- What is needed: Count the lines of the records that contain the string "spellSystem", treating case as significant, and give only the number.

- Entries supplied:
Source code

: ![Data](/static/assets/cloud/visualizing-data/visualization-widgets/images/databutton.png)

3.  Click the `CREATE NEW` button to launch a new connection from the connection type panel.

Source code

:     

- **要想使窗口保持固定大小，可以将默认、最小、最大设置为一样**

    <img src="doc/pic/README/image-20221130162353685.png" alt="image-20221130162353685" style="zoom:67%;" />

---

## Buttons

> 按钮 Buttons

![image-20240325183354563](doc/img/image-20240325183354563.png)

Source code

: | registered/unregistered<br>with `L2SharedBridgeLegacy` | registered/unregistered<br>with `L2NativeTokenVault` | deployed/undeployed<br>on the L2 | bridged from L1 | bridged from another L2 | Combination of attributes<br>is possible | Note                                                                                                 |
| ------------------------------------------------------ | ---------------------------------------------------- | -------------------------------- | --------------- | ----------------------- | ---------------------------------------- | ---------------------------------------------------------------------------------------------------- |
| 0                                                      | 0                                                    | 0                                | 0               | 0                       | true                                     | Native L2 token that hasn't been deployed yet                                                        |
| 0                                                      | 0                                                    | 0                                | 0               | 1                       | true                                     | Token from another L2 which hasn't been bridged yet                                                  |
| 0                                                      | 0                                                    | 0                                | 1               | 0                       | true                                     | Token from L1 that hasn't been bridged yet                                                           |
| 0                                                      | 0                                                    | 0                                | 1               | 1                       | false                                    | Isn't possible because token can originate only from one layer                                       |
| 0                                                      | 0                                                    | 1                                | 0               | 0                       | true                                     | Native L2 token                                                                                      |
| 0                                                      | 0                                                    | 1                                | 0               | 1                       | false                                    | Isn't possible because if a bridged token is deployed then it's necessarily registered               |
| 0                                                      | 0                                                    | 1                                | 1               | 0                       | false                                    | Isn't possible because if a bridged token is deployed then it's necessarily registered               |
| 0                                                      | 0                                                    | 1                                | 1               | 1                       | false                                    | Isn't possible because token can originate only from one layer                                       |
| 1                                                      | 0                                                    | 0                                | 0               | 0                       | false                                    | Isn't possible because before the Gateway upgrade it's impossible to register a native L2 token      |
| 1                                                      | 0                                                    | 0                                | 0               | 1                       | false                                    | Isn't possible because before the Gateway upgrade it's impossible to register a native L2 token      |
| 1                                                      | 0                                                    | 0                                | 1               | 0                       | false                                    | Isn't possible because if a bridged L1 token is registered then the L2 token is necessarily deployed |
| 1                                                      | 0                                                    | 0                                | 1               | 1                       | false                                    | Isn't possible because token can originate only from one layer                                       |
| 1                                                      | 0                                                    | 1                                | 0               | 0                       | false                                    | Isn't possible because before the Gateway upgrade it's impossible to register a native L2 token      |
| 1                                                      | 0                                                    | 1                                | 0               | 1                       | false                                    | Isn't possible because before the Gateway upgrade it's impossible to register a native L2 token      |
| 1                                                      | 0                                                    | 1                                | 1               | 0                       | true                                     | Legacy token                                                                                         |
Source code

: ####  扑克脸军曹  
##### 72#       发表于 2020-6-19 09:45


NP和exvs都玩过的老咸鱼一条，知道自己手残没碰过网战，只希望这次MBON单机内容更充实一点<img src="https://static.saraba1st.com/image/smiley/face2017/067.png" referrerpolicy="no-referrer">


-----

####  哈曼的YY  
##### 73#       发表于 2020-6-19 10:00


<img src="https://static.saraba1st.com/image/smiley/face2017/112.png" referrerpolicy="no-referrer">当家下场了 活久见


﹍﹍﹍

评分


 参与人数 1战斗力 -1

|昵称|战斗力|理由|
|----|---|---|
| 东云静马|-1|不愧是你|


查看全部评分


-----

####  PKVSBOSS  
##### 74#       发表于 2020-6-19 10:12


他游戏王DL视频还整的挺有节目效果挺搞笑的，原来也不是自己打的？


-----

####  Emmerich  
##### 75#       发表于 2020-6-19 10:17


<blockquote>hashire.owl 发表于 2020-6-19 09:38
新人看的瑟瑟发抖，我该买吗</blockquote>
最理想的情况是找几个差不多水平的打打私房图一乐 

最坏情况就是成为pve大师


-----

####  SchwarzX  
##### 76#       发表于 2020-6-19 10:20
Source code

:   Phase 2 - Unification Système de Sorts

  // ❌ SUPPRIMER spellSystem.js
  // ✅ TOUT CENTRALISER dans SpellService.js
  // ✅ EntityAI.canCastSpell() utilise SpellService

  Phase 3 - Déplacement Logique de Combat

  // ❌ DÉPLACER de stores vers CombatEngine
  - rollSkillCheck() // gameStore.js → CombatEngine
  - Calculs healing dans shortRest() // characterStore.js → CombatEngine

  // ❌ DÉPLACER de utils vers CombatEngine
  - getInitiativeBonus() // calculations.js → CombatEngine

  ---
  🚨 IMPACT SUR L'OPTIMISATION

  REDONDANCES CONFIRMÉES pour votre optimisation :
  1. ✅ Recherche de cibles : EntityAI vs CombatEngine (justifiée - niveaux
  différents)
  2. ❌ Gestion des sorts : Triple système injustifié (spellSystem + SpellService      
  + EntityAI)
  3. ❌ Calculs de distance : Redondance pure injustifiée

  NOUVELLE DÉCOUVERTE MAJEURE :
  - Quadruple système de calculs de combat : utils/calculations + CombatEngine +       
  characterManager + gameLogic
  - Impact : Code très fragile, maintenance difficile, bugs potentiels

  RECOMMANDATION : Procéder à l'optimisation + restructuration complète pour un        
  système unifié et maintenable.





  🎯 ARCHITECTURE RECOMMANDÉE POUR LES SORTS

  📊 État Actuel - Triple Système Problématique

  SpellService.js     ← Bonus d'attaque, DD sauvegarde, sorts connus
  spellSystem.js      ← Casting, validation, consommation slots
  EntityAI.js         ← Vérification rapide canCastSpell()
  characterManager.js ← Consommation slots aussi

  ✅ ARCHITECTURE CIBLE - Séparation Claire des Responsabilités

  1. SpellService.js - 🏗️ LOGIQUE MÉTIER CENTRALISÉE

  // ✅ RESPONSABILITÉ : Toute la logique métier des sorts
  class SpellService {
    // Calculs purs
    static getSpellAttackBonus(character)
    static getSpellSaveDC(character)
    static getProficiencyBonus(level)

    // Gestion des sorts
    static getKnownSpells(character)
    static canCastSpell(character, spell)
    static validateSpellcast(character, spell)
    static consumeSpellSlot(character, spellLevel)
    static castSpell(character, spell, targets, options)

- Response to the exercise: 3